→ Your goal:
Can you give these lines again, swapping "containers" for "units" and leaving everything else unchanged?

▼▼▼

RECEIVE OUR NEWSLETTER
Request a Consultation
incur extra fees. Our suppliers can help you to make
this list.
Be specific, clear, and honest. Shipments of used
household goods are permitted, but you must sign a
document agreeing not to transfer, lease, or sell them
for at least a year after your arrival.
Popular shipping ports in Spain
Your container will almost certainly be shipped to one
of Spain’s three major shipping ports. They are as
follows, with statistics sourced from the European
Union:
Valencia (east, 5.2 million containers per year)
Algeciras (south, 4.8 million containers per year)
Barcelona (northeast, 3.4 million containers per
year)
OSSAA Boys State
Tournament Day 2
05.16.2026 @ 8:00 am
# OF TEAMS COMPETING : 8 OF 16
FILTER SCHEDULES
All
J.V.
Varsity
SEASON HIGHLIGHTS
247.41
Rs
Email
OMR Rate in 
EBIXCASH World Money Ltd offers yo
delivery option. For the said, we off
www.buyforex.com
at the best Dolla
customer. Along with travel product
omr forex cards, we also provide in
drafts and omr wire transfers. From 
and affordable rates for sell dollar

▲▲▲

→ Your response:
RECEIVE OUR NEWSLETTER
Request a Consultation
incur extra fees. Our suppliers can help you to make
this list.
Be specific, clear, and honest. Shipments of used
household goods are permitted, but you must sign a
document agreeing not to transfer, lease, or sell them
for at least a year after your arrival.
Popular shipping ports in Spain
Your container will almost certainly be shipped to one
of Spain’s three major shipping ports. They are as
follows, with statistics sourced from the European
Union:
Valencia (east, 5.2 million units per year)
Algeciras (south, 4.8 million units per year)
Barcelona (northeast, 3.4 million units per
year)
OSSAA Boys State
Tournament Day 2
05.16.2026 @ 8:00 am
# OF TEAMS COMPETING : 8 OF 16
FILTER SCHEDULES
All
J.V.
Varsity
SEASON HIGHLIGHTS
247.41
Rs
Email
OMR Rate in 
EBIXCASH World Money Ltd offers yo
delivery option. For the said, we off
www.buyforex.com
at the best Dolla
customer. Along with travel product
omr forex cards, we also provide in
drafts and omr wire transfers. From 
and affordable rates for sell dollar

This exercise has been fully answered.